Batam,Dinamika Kepri - Selama 2 bulan dilanda kemarau,akhirnya Batam diguyur hujan.selama kemarau melanda,banyak hutan lindung yang terbakar,selain itu debit air di beberapa Dam juga terlihat menunjukkan penurunan,Namun sejak dini hari 11/3,air hujan telah membasahi pulau Batam.

Selain membasahi,hujan juga telah memberikan kesejukan cuaca,dimana selama dua bulan terakhir ini,suhu cuaca di Batam begitu menyengat,selain kemarau melanda,hutan-hutan yang ada di Batam juga banyak yang terbakar hingga merepotkan tim pemadam kebakaran (Damkar), selain terbakar,hutan-hutan yang ada juga banyak di babat habis oleh pengusaha untuk pembangunan.

Selain hutan di Gunung yang dibabat,hutan mangrouve (bakau) juga tidak luput,saat ini hutan manggruve telah banyak dimusnakan untuk Reklamasi pantai demi memperluas lahan Galangan kapal(Shipyiard) dan untuk lahan pembangunan perumahan,yaitu seperti salah satu perumahan di ujung Tiban 1 Sekupang Batam(Kepri).

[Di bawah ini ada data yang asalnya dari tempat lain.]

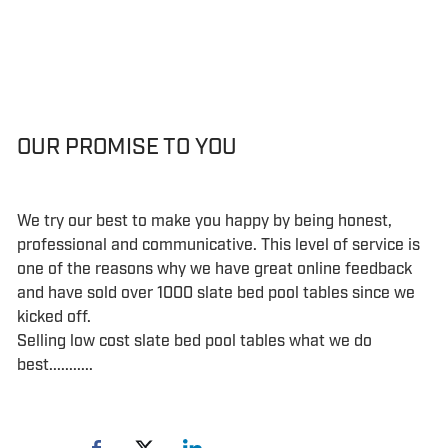
OUR PROMISE TO YOU
We try our best to make you happy by being honest,
professional and communicative. This level of service is
one of the reasons why we have great online feedback
and have sold over 1000 slate bed pool tables since we
kicked off.
Selling low cost slate bed pool tables what we do
best...........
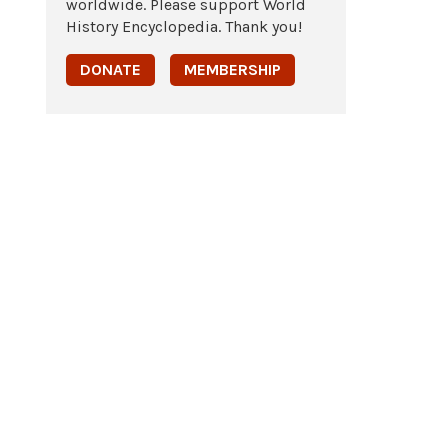
worldwide. Please support World
History Encyclopedia. Thank you!
DONATE
MEMBERSHIP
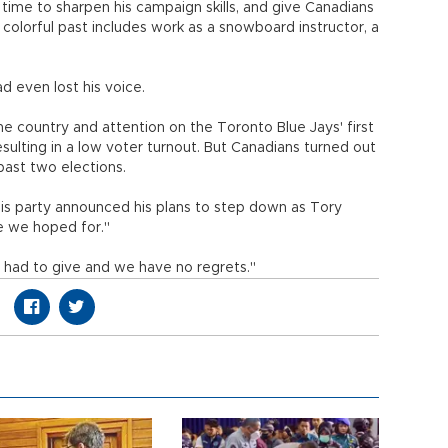
 time to sharpen his campaign skills, and give Canadians
colorful past includes work as a snowboard instructor, a
 even lost his voice.
the country and attention on the Toronto Blue Jays' first
esulting in a low voter turnout. But Canadians turned out
 past two elections.
his party announced his plans to step down as Tory
ne we hoped for."
 had to give and we have no regrets."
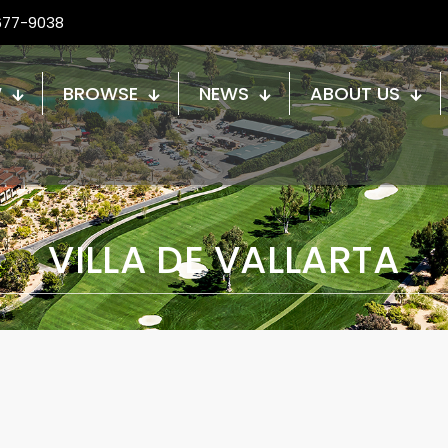
677-9038
W
BROWSE
NEWS
ABOUT US
VILLA DE VALLARTA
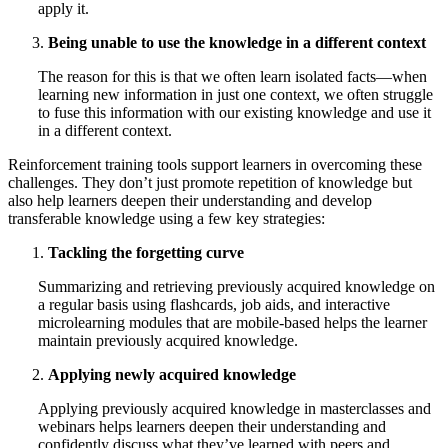
apply it.
Being unable to use the knowledge in a different context
The reason for this is that we often learn isolated facts—when
learning new information in just one context, we often struggle
to fuse this information with our existing knowledge and use it
in a different context.
Reinforcement training tools support learners in overcoming these
challenges. They don’t just promote repetition of knowledge but
also help learners deepen their understanding and develop
transferable knowledge using a few key strategies:
Tackling the forgetting curve
Summarizing and retrieving previously acquired knowledge on
a regular basis using flashcards, job aids, and interactive
microlearning modules that are mobile-based helps the learner
maintain previously acquired knowledge.
Applying newly acquired knowledge
Applying previously acquired knowledge in masterclasses and
webinars helps learners deepen their understanding and
confidently discuss what they’ve learned with peers and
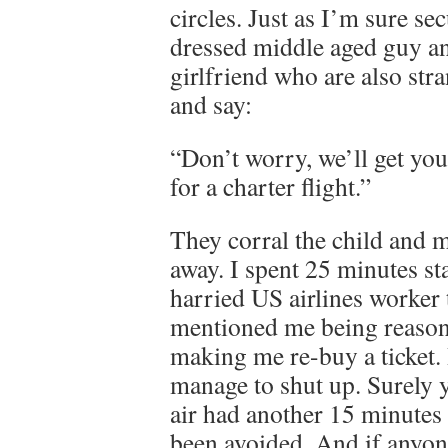
circles. Just as I’m sure se
dressed middle aged guy an
girlfriend who are also st
and say:
“Don’t worry, we’ll get you
for a charter flight.”
They corral the child and 
away. I spent 25 minutes st
harried US airlines worker 
mentioned me being reasona
making me re-buy a ticket. 
manage to shut up. Surely y
air had another 15 minutes 
been avoided. And if anyone 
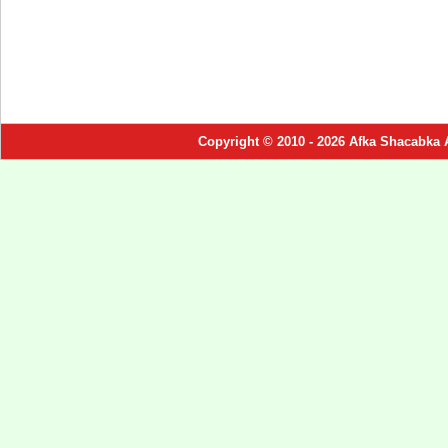
Copyright © 2010 - 2026 Afka Shacabka 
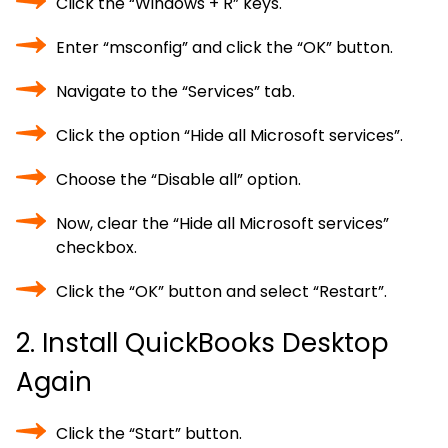
Click the “Windows + R” keys.
Enter “msconfig” and click the “OK” button.
Navigate to the “Services” tab.
Click the option “Hide all Microsoft services”.
Choose the “Disable all” option.
Now, clear the “Hide all Microsoft services”
checkbox.
Click the “OK” button and select “Restart”.
2. Install QuickBooks Desktop
Again
Click the “Start” button.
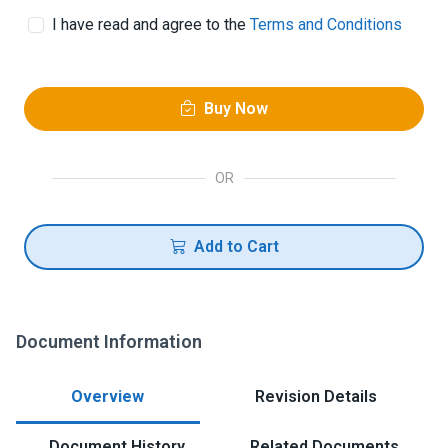
I have read and agree to the
Terms and Conditions
Buy Now
OR
Add to Cart
Document Information
Overview
Revision Details
Document History
Related Documents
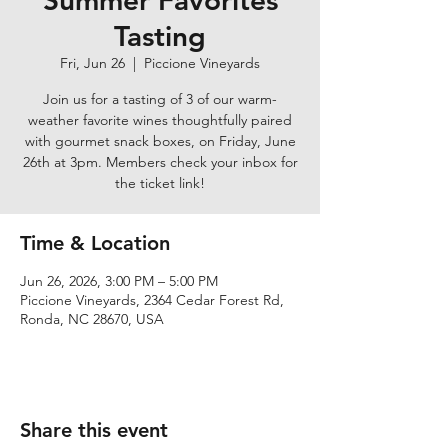
Summer Favorites
Tasting
Fri, Jun 26
  |  
Piccione Vineyards
Join us for a tasting of 3 of our warm-
weather favorite wines thoughtfully paired
with gourmet snack boxes, on Friday, June
26th at 3pm. Members check your inbox for
the ticket link!
Time & Location
Jun 26, 2026, 3:00 PM – 5:00 PM
Piccione Vineyards, 2364 Cedar Forest Rd,
Ronda, NC 28670, USA
Share this event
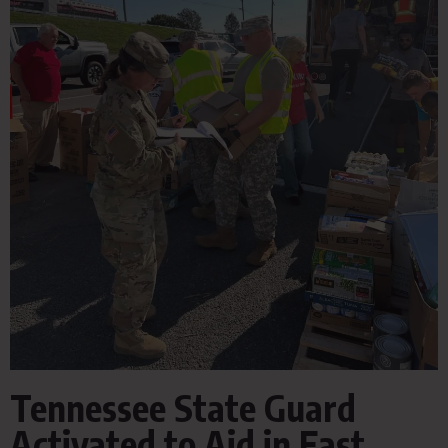
Tennessee State Guard
Activated to Aid in East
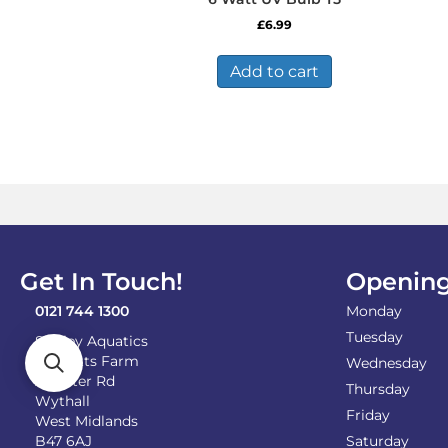
£
6.99
Add to cart
Get In Touch!
Opening
0121 744 1300
Monday
Tuesday
Shirley Aquatics
Becketts Farm
Wednesday
Alcester Rd
Thursday
Wythall
Friday
West Midlands
B47 6AJ
Saturday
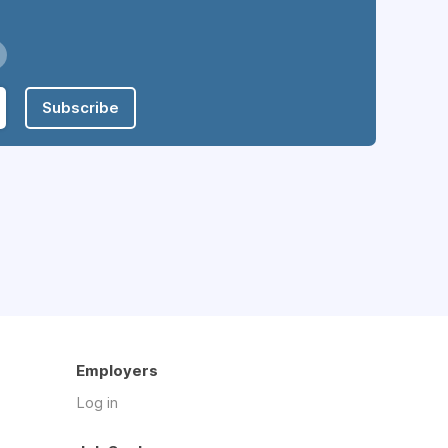
Subscribe
Employers
Log in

Kenapa Hutan bisa jadi gundul,gunung jadi rata,pemotongan gunung dimana -mana dan hutan bakau berkurang,tidak menutup kemungkinan kalau semua itu karena  restu dari BP Batam.

Terkait kemarau panjang melanda Batam sebelumnya, Humas BP Batam Dwi Djoko Wiwoho ketika diconfirmasi oleh awak media ini ,via celularnya Ia mengatakan,kalau kemarau panjang yang terjadi tidak ada hubungannya dengan keadaan di Batam saat ini,dan turun hujan adalah berkat dari Tuhan yang maha kuasa.

" Saya rasa tidak ada hubungannya,dan saya tidak dapat mengkaji sejauh itu,turunnya hujan saat ini,itu adalah berkat." Ucap Dwi Djoko Wiwoho (11/3).

Menurut Tim peneliti dari University of Leeds dan NERC Centre for Ecology & Hydrology menemukan,bahwa untuk sebagian besar permukaan bumi di daerah tropis, udara yang melewati hutan yang luas akan menghasilkan setidaknya dua kali curah hujan lebih banyak dibandingkan udara yang melewati vegetasi kecil(Hutan gundul).Artinya semakin hutan  terjaga,berarti tingkat datangnya hujan pun dapat semakin meningkat.